このサービスの中心はRyt AIで、マレーシアで初めて現地開発された大規模言語モデルであるIlmuをベースに構築されたバンキング・アシスタントである。
従来の銀行アプリとは異なり、Ryt AIはマレーシア語、英語、マングリッシュで自然な会話を行うことができ、ユーザーは簡単な対話を通じて取引を管理することができる。
中国語のサポートは9月までに予定されているが、当初はアプリのインターフェイスに限定される。
このAIアシスタントは、支払いや送金にとどまらず、支出パターンに関する洞察を提供し、さらには金融の基本をわかりやすい言葉で説明する。
ソースフィンテック・マレーシア
制作者によれば、その目的は、銀行業務を直感的に理解できるようにし、金融リテラシーをより多くの人々が利用できるようにすることだという。
貯蓄、Paylater、キャッシュバック特典
Ryt銀行では、普通預金に最高年利4%の利息を提供しており、毎日口座に入金される。
また、PayLaterクレジットを利用すると、最初の1ヶ月以内に決済すれば、最高1,499リンギットの金利がゼロになる。
従来のクレジット・サービスとは異なり、書類は不要で、遅延損害金もかからない。
同銀行はまた、Visaが支援するRyt Cardを展開し、顧客がアプリ内でデビットとクレジットを切り替えられるようにしている。
ソースソヤチンカウ・ドットコム
海外での購入は無制限で1.2%のキャッシュバックを受けられ、DuitNow QRの取引にも同じレートが適用される。
PayLaterを利用したYes店舗での購入など、特定の提携先ではキャッシュバック特典が2倍になる。
外国為替取引手数料ゼロ、ATMでの引き出し無料、YTLホテルでの食事割引などの特典は、さらに顧客を引き付けることを目的としている。
ソースソヤチンカウ・ドットコム
マレーシアの監視下で認可され安全
Ryt銀行は、マレーシア銀行(BNM)の認可の下で運営されており、規制基準の遵守を保証している。
預金は、PIDM(Perbadanan Insurans Deposit Malaysia)により、顧客1人につき250,000リンギットまでカバーされる。
生体認証ログイン、何重もの暗号化、リアルタイムの不正検知アラートにより、セキュリティは強化されている。
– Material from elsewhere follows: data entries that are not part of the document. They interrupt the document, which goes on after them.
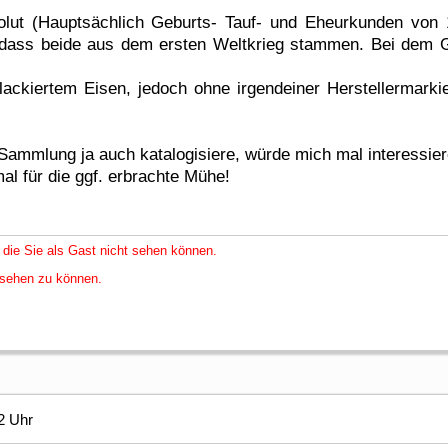
ut (Hauptsächlich Geburts- Tauf- und Eheurkunden von 1
dass beide aus dem ersten Weltkrieg stammen. Bei dem Gra
 lackiertem Eisen, jedoch ohne irgendeiner Herstellermar
Sammlung ja auch katalogisiere, würde mich mal interessier
l für die ggf. erbrachte Mühe!
 die Sie als Gast nicht sehen können.
nsehen zu können.
2 Uhr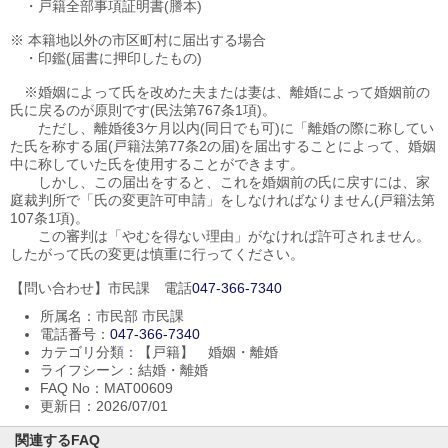
・戸籍全部事項証明書(謄本)
※ 本籍地以外の市区町村に届出する場合
・印鑑(届書に押印したもの)
※婚姻によって氏を改めた夫または妻は、離婚によって婚姻前の
氏に戻るのが原則です(民法第767条1項)。
ただし、離婚後3ケ月以内(同日でも可)に「離婚の際に称してい
た氏を称する届(戸籍法第77条2の届)を届出することによって、婚姻
中に称していた氏を使用することができます。
しかし、この届出をすると、これを婚姻前の氏に戻すには、家
庭裁判所で「氏の変更許可申請」をしなければなりません(戸籍法第
107条1項)。
この審判は「やむを得ない理由」がなければ許可されません。
したがって氏の変更は慎重に行ってください。
【問い合わせ】市民課 電話
047-366-7340
所属名：市民部 市民課
電話番号：
047-366-7340
カテゴリ分類：【戸籍】 婚姻・離婚
ライフシーン：結婚・離婚
FAQ No：MAT00609
更新日：2026/07/01
関連するFAQ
YTLパワー・インターナショナルのマネージング・ディレクター、ダトー・セリ・ヨー・ソク・ホン(Dato' Seri Yeoh Seok Hong)氏は、今回の発表はマレーシアのイノベーションをリードする能力を反映したものだと述べた:
「自国産のAIと当行の従業員の価値観や多様性を組み合わせることで、私たちはマレーシア人が誇りを持って自分たちの銀行と呼べるような銀行を作り上げました。
リトバンクのライバルに対する立ち位置
マレーシアのデジタル・バンキング分野は競争が激化している。
Ryt Bankは、GrabとSingtelのベンチャー企業であるGXBank、RHB Bankと提携したBoost Bank、シャリア・コンプライアント・サービスに特化したAEON Bank、CarsomeとKAF Investment Bankが支援するKAF Digital Bankなど、ライセンスを取得したプレーヤーのラインナップに加わる。
それぞれがシャリア商品からライフスタイル特典まで、独自のインセンティブを提供しているが、Ryt BankはAIを顧客体験の中心に据えることで差別化を図っている。
ソースソヤチンカウ・ドットコム
AIは銀行の信頼を勝ち取るのに十分か?
コインライブは、Ryt Bankがマレーシアに未知の領域をもたらし、伝統的な銀行モデルに挑戦する形で、国産のAIと金融サービスを融合させると考えている。しかし、目新しさだけでは将来性を確保できないかもしれない。
特に、Grab、AEON、RHBに支えられたライバルがすでに強力なブランド認知を得ている場合、消費者はAIアシスタントにデリケートな金融判断を任せることをためらうかもしれない。
Ryt銀行の生き残りは、そのAIが単に便利なだけでなく、信頼性が高く、安全で、混雑した市場で長期的な顧客の信頼を築けることを証明できるかどうかにかかっている。